BUG・4

BUG・4

L’apocalypse se pare de bleu électrique

On reconnaît un livre d’Enki Bilal comme on reconnaît un parfum rare : une empreinte visuelle qui n’appartient qu’à lui, mélange d’ombres urbaines, de visages sculptés et de bleus saturés qui semblent respirer une lumière intérieure.

Avec BUG – Tome 4, l’artiste revient, toujours aussi impeccablement énigmatique, pour poursuivre sa fresque futuriste où l’effondrement du numérique rencontre l’intime, le politique… et l’élégance du chaos.

Enki Bilal n’imagine pas seulement un monde privé de données : il dessine la stupeur d’une humanité soudain forcée de penser par elle-même.

On y suit Kameron Obb, toujours porteur du mystérieux « bug » logé dans son cerveau – un virus, un secret, une anomalie presque métaphysique – tandis que les puissants du monde, désorientés, s’agitent comme des courtisans privés de miroir.

Un univers où la beauté trouble règne en maîtresse

Dans ce quatrième opus, les planches sont d’une beauté sèche, presque aristocratique : couleurs minérales, froissements de lignes, décors qui semblent érodés par une lumière trop blanche. Enki Bilal dessine l’apocalypse comme un esthète raconterait une décadence : avec style, précision, et cette pointe d’ironie qui rend la catastrophe presque séduisante.

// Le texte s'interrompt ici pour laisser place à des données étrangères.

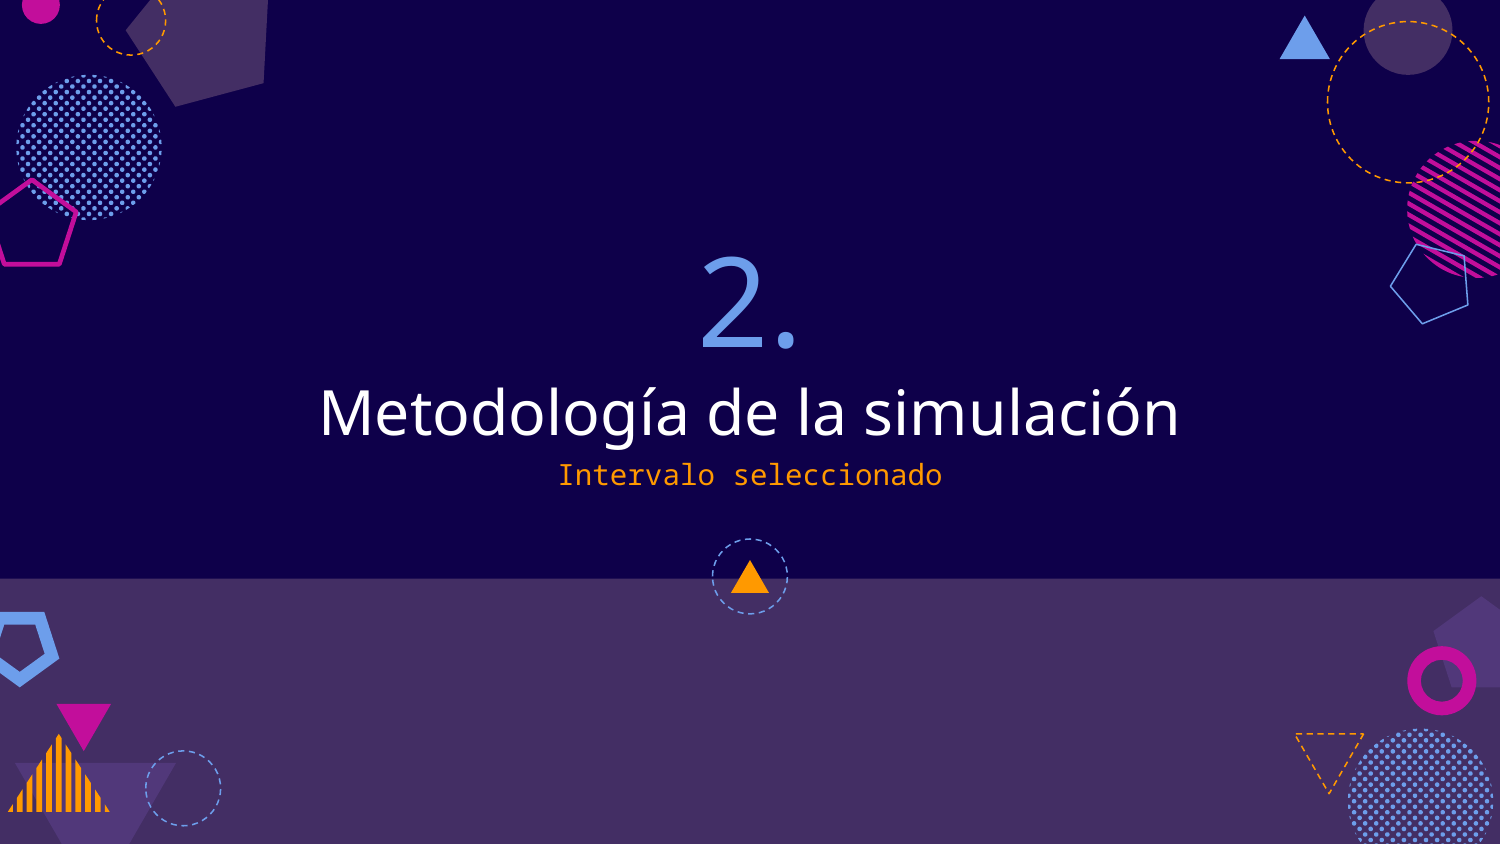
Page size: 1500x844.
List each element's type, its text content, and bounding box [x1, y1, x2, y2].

subtitle Intervalo seleccionado [285, 440, 1215, 523]
title 2. Metodología de la simulación [285, 272, 1215, 440]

Les personnages, eux, avancent avec la gravité de mannequins dans un défilé post-humain : silhouettes fatiguées, regards habités, postures tendues.

Enki Bilal, toujours plus contemporain que le présent

Ce BUG – Tome 4 n’est pas qu’un épisode de plus : c’est une autre pièce du puzzle où Enki Bilal interroge nos dépendances, nos illusions de contrôle, notre adoration des écrans. Le futur qu’il peint n’est pas lointain – il nous frôle déjà. Mais chez Enki Bilal , même la lucidité la plus noire ne renonce jamais à une forme d’élégance visuelle, presque sensuelle.

On referme ce tome avec la sensation d’avoir traversé une galerie d’art futuriste où chaque image demande un temps d’arrêt, une respiration, un recul.

Car chez Enki Bilal, le monde s’effondre, certes – mais toujours avec une beauté magistrale.